ENMAX Energy Corporation
ENMAX Energy provided the necessary infrastructure for district energy and combined heat and power (CHP), allowing affordable housing units to benefit from advanced heating and power systems that use cleaner burning natural gas. ENMAX is providing heat to PHASE I and heat and electricity to PHASE II. The installation of the CHP system is the result of an affordable housing budget through an investment partnership with ENMAX Ltd. Mike’s team continues to work with ENMAX and the City of Edmonton on additional large-scale applications of District Energy to reduce the environmental impact of urban-living.
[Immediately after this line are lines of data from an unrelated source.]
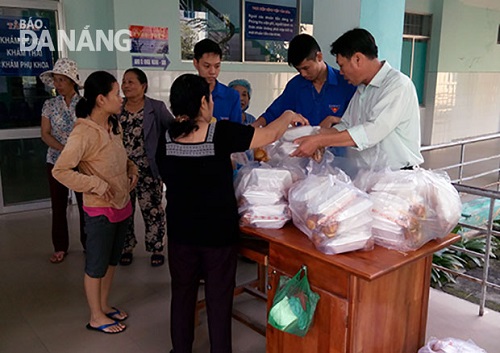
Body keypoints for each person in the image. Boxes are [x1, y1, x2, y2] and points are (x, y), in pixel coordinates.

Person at [156, 74, 308, 353]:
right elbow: (270, 135)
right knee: (218, 297)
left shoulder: (166, 138)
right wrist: (287, 114)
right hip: (218, 235)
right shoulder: (221, 133)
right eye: (210, 98)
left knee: (182, 294)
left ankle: (180, 349)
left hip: (181, 234)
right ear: (203, 102)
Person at [52, 71, 139, 334]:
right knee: (96, 264)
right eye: (116, 93)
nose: (121, 97)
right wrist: (97, 185)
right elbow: (61, 171)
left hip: (121, 204)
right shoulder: (83, 133)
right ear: (101, 100)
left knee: (112, 261)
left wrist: (131, 169)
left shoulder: (114, 126)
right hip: (99, 208)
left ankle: (103, 305)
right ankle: (95, 316)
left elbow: (120, 157)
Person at [291, 28, 424, 170]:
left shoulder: (397, 85)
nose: (341, 72)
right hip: (370, 175)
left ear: (358, 59)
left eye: (342, 65)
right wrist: (313, 136)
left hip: (399, 177)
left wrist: (319, 140)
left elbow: (372, 131)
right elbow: (346, 125)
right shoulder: (362, 89)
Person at [252, 34, 356, 155]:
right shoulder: (296, 86)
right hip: (303, 156)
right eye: (299, 70)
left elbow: (359, 122)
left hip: (338, 157)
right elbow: (274, 113)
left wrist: (334, 120)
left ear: (319, 56)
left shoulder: (345, 83)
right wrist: (255, 126)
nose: (303, 74)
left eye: (306, 68)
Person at [118, 68, 173, 267]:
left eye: (131, 82)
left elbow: (172, 129)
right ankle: (126, 247)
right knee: (124, 210)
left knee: (153, 210)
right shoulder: (117, 108)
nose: (126, 86)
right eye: (124, 82)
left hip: (150, 169)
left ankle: (156, 247)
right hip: (122, 170)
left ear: (144, 86)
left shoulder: (156, 108)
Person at [40, 58, 86, 263]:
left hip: (83, 161)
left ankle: (89, 244)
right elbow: (45, 133)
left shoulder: (85, 104)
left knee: (86, 204)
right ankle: (60, 246)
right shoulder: (49, 105)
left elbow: (90, 132)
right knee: (58, 205)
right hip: (56, 160)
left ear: (72, 81)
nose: (58, 85)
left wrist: (77, 153)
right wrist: (64, 150)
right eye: (56, 80)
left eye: (62, 80)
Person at [193, 38, 242, 123]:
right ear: (196, 63)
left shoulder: (231, 96)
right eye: (207, 66)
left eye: (217, 66)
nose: (212, 72)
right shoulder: (187, 93)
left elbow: (236, 131)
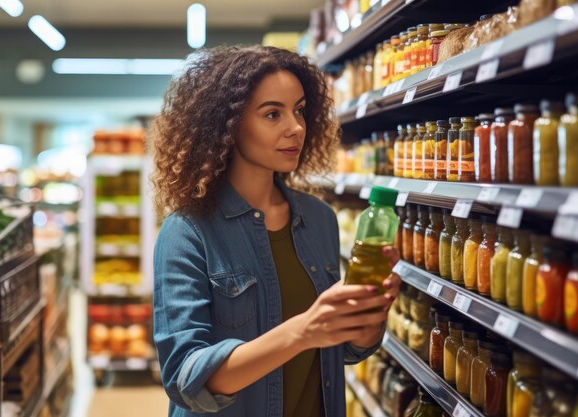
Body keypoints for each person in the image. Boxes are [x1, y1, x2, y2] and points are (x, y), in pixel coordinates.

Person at [151, 45, 400, 417]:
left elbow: (341, 350)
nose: (296, 127)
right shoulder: (187, 232)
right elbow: (186, 377)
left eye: (299, 111)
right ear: (228, 125)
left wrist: (368, 314)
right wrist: (302, 331)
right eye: (272, 114)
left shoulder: (319, 219)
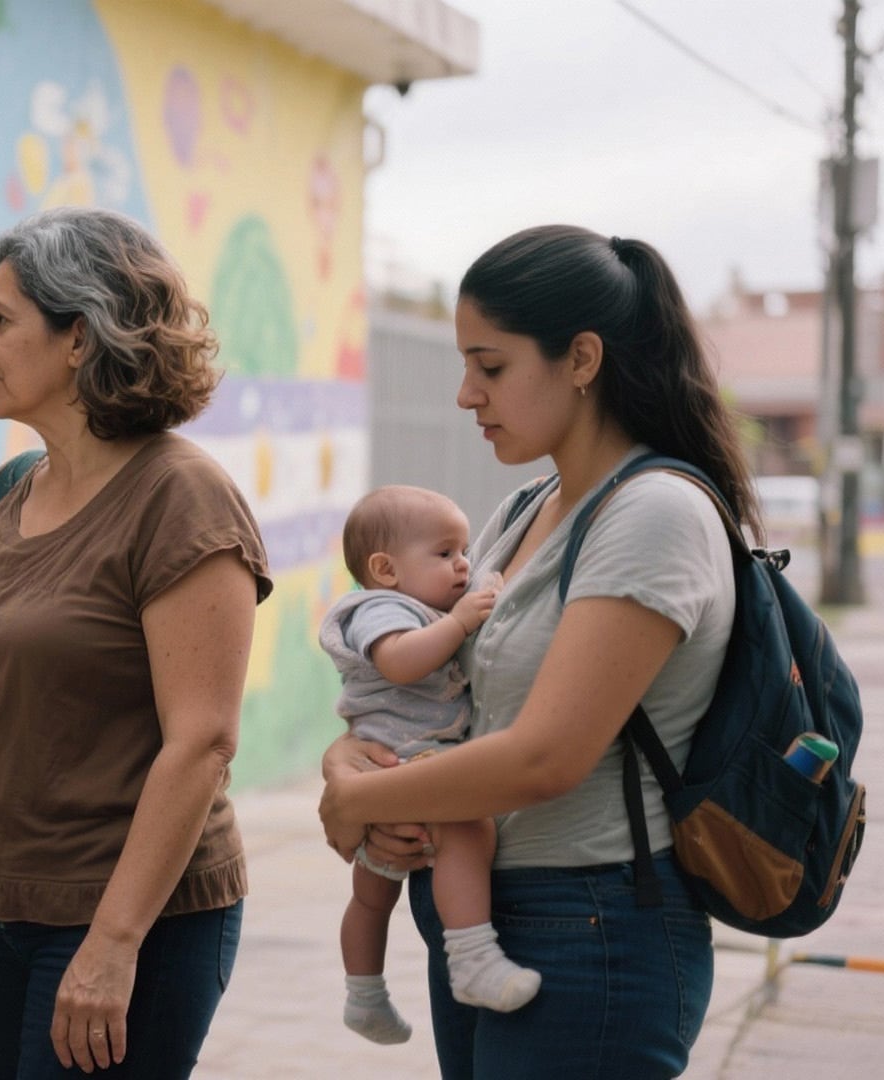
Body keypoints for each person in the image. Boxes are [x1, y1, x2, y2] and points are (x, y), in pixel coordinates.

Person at [0, 205, 271, 1079]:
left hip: (133, 920)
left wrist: (111, 944)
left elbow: (203, 741)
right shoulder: (8, 489)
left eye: (1, 319)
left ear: (79, 339)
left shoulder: (182, 499)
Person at [318, 225, 757, 1079]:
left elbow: (545, 756)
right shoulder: (528, 506)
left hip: (591, 922)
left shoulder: (653, 514)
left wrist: (358, 802)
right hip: (488, 919)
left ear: (582, 359)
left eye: (491, 367)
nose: (464, 395)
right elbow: (454, 692)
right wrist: (348, 761)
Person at [320, 485, 537, 1047]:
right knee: (469, 828)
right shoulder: (379, 609)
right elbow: (399, 662)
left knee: (372, 895)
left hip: (393, 764)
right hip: (409, 759)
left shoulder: (413, 605)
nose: (463, 564)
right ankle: (471, 957)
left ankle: (364, 998)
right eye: (445, 554)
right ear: (385, 569)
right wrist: (461, 622)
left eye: (464, 550)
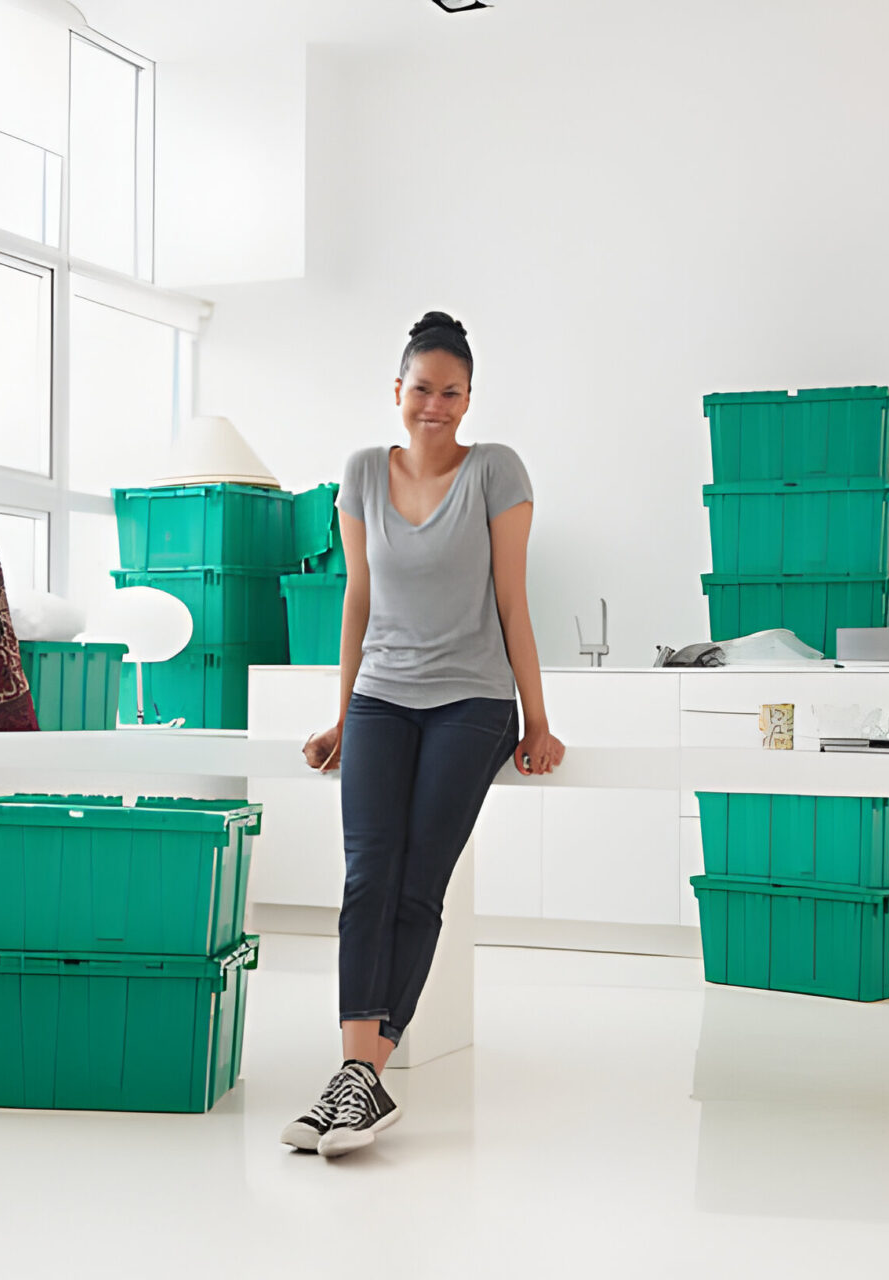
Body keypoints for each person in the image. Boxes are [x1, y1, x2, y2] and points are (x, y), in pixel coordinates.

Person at [281, 311, 566, 1158]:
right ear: (396, 393)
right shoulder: (363, 472)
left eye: (450, 392)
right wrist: (342, 710)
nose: (433, 405)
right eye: (420, 390)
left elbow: (514, 601)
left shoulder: (495, 472)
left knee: (416, 883)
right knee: (367, 877)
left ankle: (363, 1077)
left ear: (469, 400)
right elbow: (358, 602)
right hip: (380, 698)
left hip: (471, 703)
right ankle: (356, 1077)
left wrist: (539, 718)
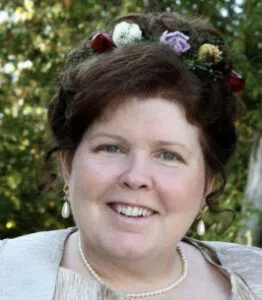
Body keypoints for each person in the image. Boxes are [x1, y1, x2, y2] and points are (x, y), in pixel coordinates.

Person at [0, 12, 261, 300]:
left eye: (168, 155)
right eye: (111, 148)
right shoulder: (8, 275)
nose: (136, 178)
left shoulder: (254, 277)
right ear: (68, 164)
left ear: (207, 184)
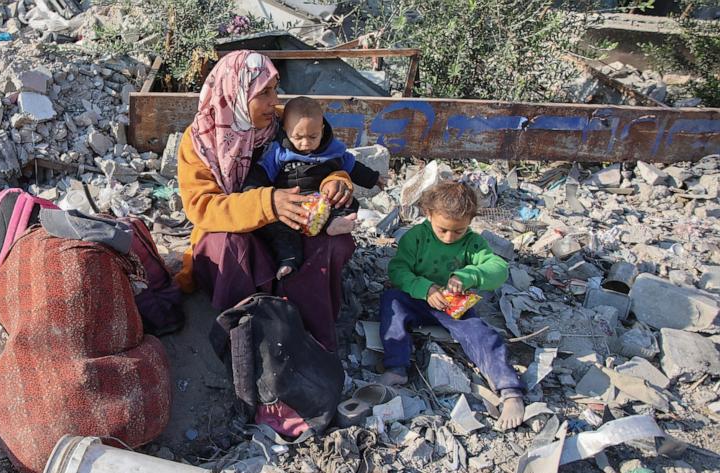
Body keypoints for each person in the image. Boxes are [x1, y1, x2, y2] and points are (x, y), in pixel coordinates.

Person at [175, 50, 355, 352]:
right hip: (238, 228)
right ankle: (246, 335)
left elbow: (325, 161)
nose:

Select suites benefit from Cisco’s “Cisco Smart Home System” allowing residents to control advanced home applications, such as heat, window shades, door locks and lighting, from a single touch pad interface. Cisco also provides the infrastructure connecting into each suite to ensure fast and easy upgrades for residents’ future technology requirements.

City of Edmonton
Through the Cornerstone Funding program, the City of Edmonton has provided leadership in sustainable design and strong support to the team throughout all stages of the project. The City of Edmonton Council, City Staff and Mayor, Stephen Mandel have each demonstrated a strong commitment and political determination to establish responsible and sustainable development for Edmonton communities.

Province of Alberta
Through continued support at the provincial and federal CMHC levels, projects which advance the interests and standards of affordable housing to new levels and higher value are possible.

Boyle Renaissance
Combined Heat & Power System (CHP)

Imagine: More energy. Less waste. Reduced CO2 emissions. And lower costs. Today this is possible thanks to a system called Combined Heat and Power—a reliable technology that can change the way we use and produce energy. The Boyle Renaissance Project in The City of Edmonton is using this technology to connect buildings into a District Energy System.